** WHAT IS NEEDED **
Look below for the lines from the one with "7: (312, 18)" to the one with "44: (172, 276)", and copy exactly those lines, both ends included.

** DATA EXCERPTS **
============
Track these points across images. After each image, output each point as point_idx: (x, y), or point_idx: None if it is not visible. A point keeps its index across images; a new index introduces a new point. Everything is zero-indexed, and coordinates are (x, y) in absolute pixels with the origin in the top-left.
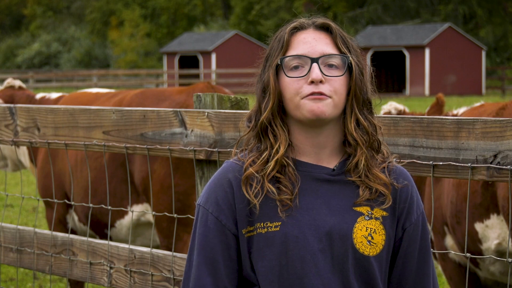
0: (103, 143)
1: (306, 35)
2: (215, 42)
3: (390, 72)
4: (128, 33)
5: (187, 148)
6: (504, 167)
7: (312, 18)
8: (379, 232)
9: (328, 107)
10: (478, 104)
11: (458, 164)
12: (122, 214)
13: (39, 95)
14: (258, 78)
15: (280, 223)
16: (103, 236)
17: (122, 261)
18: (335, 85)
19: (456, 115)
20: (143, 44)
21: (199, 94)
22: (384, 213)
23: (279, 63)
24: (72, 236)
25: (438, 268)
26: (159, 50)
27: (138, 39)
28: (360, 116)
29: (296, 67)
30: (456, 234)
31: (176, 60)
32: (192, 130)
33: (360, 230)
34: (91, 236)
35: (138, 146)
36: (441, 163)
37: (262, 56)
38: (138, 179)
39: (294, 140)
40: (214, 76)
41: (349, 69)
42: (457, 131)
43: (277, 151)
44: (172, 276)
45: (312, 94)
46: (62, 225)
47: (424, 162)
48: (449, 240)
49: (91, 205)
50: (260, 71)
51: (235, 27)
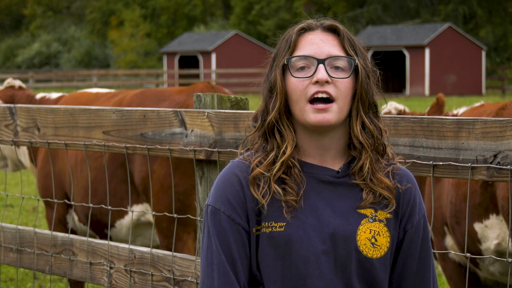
============
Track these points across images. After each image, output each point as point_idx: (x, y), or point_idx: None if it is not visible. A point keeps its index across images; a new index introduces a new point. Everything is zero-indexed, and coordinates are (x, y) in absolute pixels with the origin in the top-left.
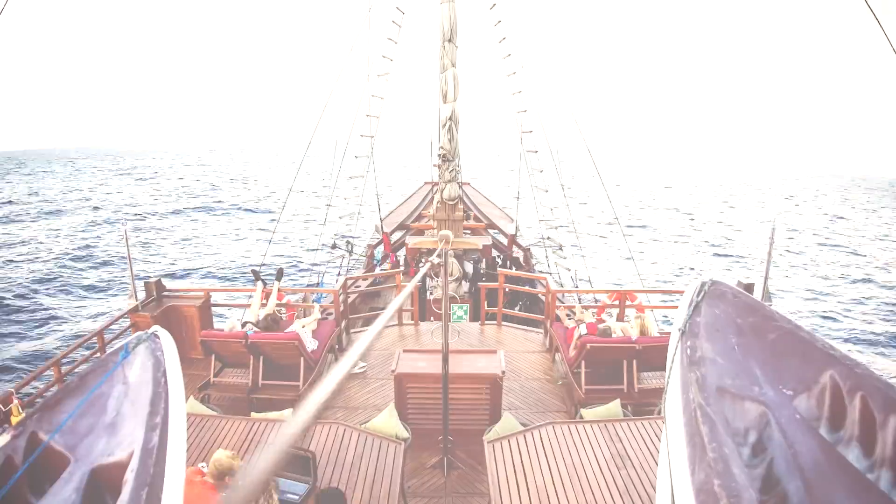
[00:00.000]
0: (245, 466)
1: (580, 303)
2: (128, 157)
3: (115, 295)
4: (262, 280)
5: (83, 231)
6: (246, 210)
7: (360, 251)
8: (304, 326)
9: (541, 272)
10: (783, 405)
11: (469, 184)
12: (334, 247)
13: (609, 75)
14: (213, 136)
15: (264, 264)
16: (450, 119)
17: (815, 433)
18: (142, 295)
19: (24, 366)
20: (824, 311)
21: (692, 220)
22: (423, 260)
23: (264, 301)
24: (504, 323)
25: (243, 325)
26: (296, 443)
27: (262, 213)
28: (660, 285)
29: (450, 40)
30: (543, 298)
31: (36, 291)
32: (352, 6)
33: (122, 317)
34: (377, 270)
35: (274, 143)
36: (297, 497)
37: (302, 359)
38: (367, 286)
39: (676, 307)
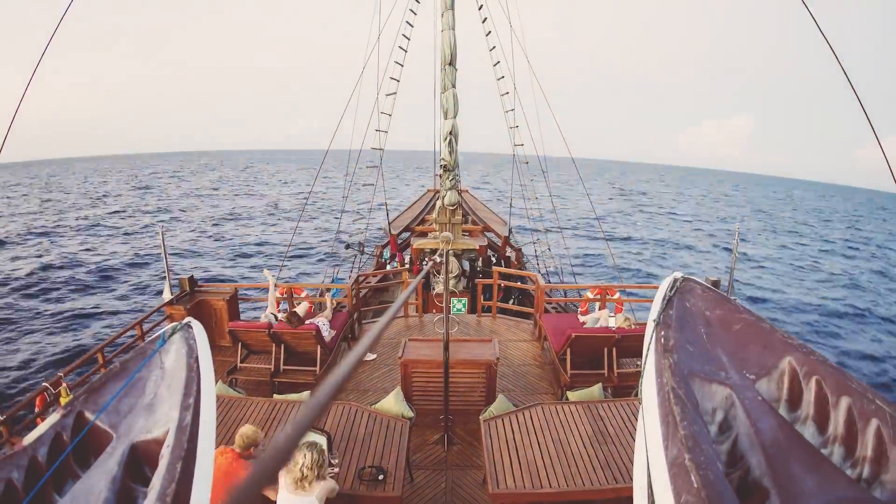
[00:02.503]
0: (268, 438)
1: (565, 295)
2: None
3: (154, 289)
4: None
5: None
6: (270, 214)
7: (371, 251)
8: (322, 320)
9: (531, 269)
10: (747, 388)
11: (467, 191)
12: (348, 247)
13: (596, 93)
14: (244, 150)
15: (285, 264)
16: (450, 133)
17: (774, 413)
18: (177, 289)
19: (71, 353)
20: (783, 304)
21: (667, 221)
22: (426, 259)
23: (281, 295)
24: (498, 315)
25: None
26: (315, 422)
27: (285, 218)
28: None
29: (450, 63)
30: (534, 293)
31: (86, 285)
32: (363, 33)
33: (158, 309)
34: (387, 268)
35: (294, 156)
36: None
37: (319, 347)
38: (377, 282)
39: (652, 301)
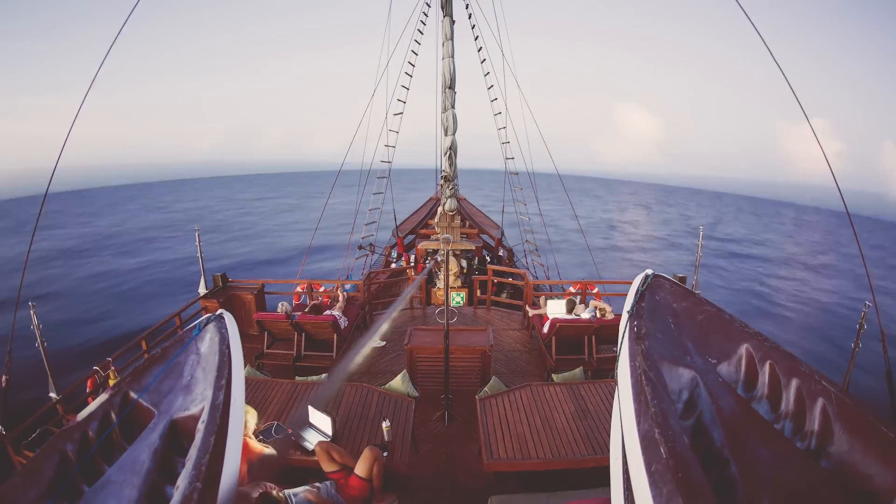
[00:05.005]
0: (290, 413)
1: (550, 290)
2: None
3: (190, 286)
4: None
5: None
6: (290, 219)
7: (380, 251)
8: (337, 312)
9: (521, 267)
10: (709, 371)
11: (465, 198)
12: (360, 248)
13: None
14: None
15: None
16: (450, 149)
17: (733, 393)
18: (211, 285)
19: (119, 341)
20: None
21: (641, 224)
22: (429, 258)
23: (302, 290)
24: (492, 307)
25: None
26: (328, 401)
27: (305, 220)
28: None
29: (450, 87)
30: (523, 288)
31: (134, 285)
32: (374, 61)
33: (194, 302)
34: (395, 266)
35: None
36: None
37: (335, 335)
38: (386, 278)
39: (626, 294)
============
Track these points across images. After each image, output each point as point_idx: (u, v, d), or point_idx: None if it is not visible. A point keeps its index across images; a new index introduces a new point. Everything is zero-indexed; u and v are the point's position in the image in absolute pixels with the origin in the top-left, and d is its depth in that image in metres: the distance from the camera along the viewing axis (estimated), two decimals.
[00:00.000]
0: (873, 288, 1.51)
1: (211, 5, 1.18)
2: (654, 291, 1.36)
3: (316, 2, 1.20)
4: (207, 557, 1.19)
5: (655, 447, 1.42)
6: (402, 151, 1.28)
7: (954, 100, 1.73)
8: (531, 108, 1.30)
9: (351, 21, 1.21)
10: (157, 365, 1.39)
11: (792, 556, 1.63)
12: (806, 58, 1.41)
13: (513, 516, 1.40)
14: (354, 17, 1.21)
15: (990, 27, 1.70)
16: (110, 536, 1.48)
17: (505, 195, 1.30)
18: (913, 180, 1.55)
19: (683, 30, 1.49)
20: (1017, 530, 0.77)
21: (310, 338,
============
** SOLUTION TO THE EXERCISE **
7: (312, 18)
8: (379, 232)
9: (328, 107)
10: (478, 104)
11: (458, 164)
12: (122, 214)
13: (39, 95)
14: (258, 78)
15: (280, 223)
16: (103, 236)
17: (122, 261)
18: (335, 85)
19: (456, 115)
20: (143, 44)
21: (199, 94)
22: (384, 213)
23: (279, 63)
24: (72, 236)
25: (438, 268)
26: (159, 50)
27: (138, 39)
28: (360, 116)
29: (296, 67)
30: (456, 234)
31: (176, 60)
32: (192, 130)
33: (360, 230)
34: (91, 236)
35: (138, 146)
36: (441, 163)
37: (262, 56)
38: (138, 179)
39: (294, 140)
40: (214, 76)
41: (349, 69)
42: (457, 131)
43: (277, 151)
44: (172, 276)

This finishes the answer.